Taller stature linked to elevated ovarian cancer risk
Women with a genetic propensity to being taller appear to be at greater risk of developing ovarian cancer, suggesting the involvement of genes influencing height in pathways promoting ovarian carcinogenesis, according to a study.
“Using Mendelian randomization, we have established that the previously observed association between height and ovarian cancer risk is unlikely to have been explained by bias,” the authors said. “Height could therefore be used, with other risk factors, to identify women at elevated risk.”
In the study, the authors pooled data from 39 Ovarian Cancer Association Consortium studies including 16,395 ovarian cancer cases and 23,003 controls. The median age of the participants at diagnosis or interview was 56 years. Mean height ranged between 159 and 167 cm across 22 studies with data, 163 cm for controls vs 164 cm for cases (p<0.0001).
Results from a Mendelian randomization meta-analysis, performed using a weighted genetic risk score (GRS) combining 609 single-nucleotide polymorphisms (SNPs), showed an association between genetically predicted height and ovarian cancer risk.
Specifically, there was a modest increase in the risk of developing ovarian cancer in women with greater genetically predicted height (per 5 cm increase in height: pooled odds ratio [OR], 1.06; 95 percent CI, 1.01–1.11). This relationship was more pronounced for borderline tumours (pooled OR, 1.15; 1.02–1.29) than for invasive tumours (pooled OR, 1.06; 1.01–1.11). [Br J Cancer 2018;118:1123-1129]

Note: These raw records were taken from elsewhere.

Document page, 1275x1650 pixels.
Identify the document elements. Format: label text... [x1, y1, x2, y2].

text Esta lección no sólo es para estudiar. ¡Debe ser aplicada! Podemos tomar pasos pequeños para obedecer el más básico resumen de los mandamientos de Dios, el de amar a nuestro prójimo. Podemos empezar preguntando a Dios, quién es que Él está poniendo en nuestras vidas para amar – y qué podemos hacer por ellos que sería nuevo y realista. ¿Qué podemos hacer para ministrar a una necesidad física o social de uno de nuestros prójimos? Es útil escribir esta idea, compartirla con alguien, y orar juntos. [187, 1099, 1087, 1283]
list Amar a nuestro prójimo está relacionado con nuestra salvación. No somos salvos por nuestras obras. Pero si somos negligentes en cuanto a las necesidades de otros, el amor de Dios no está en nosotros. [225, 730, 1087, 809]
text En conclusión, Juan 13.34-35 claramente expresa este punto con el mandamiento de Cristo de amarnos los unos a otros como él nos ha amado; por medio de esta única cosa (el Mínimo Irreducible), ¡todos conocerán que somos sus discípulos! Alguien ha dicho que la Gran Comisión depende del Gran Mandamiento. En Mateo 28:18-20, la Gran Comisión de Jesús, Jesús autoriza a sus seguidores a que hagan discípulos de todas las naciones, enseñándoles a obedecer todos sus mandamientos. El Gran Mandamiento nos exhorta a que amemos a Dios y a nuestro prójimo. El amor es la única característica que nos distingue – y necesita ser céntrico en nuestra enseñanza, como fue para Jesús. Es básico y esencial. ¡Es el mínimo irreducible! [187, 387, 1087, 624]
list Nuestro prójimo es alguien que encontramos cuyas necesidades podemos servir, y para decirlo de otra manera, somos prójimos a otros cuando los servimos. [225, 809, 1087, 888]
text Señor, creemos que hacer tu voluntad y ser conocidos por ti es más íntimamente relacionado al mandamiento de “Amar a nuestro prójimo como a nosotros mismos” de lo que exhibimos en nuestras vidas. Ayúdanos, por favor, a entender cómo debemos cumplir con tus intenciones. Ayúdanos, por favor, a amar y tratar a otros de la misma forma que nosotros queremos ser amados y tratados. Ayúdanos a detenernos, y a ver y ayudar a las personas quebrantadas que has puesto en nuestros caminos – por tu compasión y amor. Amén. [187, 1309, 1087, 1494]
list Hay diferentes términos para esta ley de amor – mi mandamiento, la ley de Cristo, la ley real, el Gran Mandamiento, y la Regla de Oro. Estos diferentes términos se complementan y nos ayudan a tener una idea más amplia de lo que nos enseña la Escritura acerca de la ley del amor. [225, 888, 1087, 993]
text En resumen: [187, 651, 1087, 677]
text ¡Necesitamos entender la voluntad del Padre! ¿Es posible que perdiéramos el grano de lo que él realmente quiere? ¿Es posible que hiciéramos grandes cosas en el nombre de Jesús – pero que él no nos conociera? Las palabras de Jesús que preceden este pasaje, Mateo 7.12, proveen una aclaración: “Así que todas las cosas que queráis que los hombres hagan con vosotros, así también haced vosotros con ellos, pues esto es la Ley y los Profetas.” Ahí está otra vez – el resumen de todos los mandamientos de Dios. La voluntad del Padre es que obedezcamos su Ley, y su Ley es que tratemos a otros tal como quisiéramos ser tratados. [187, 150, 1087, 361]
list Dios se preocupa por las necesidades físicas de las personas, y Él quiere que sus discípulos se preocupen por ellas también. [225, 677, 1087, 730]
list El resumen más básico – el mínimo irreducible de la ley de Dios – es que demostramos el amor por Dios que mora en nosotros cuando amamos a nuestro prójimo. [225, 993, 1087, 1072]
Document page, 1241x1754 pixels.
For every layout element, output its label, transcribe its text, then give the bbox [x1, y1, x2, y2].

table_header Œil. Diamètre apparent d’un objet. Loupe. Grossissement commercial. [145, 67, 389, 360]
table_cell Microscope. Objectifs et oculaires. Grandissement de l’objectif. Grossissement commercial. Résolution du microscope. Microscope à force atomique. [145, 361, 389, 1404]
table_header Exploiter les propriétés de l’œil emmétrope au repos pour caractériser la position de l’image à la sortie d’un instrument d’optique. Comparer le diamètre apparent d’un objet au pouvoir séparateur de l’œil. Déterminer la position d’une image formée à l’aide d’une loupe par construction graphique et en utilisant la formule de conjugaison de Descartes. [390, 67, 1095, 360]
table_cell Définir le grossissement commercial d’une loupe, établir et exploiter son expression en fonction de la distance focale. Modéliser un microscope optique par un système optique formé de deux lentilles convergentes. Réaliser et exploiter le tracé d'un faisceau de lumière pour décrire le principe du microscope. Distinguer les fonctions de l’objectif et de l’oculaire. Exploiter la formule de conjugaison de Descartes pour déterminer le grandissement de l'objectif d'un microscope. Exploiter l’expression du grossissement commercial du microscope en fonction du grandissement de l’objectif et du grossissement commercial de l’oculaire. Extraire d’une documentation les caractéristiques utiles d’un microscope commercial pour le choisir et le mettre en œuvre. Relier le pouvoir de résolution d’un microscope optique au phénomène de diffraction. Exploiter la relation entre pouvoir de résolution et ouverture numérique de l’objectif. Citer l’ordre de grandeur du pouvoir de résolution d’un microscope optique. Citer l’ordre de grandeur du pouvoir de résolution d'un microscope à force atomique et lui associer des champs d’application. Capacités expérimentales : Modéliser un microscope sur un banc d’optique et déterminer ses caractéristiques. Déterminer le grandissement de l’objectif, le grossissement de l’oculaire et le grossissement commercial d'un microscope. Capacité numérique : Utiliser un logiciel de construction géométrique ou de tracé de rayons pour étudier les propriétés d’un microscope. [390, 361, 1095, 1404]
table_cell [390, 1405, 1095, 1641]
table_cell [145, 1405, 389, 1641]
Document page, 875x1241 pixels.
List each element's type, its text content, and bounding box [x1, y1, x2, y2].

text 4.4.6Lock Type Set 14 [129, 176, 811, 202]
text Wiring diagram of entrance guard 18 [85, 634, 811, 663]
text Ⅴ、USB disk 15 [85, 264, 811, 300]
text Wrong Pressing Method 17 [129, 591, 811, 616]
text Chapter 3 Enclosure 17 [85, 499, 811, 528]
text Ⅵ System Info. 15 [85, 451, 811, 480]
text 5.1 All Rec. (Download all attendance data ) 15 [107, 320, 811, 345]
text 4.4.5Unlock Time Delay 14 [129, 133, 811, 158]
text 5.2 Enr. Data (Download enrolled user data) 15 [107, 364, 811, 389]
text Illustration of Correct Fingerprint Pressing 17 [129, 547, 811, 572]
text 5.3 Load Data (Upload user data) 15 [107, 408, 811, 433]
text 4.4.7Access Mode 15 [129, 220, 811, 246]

“The GRS-menarche age association is unlikely to explain the observed association, because age at menarche is only weakly associated with ovarian cancer, and women with later menarche have if anything lower ovarian cancer risk, so if this affected our results, we would expect the true effect to be at least as strong as the reported association,” they explained, adding that removing hormone-related SNPs, or adjusting for menarche age, did not attenuate estimates.
“Despite potential limitations of conventional observational studies, our Mendelian randomization-estimate is almost identical to previously reported associations, suggesting previous estimates were not appreciably biased,” the authors continued. [PLoS Med 2012;9:e1001200; Cancer Epidemiol Biomark Prev 2008;17:902-912; Cancer Epidemiol Biomark Prev 2005;14:2045-2048]
Additional studies are warranted to explore mechanisms underpinning the association between genetically predicted height and ovarian cancer risk, they said.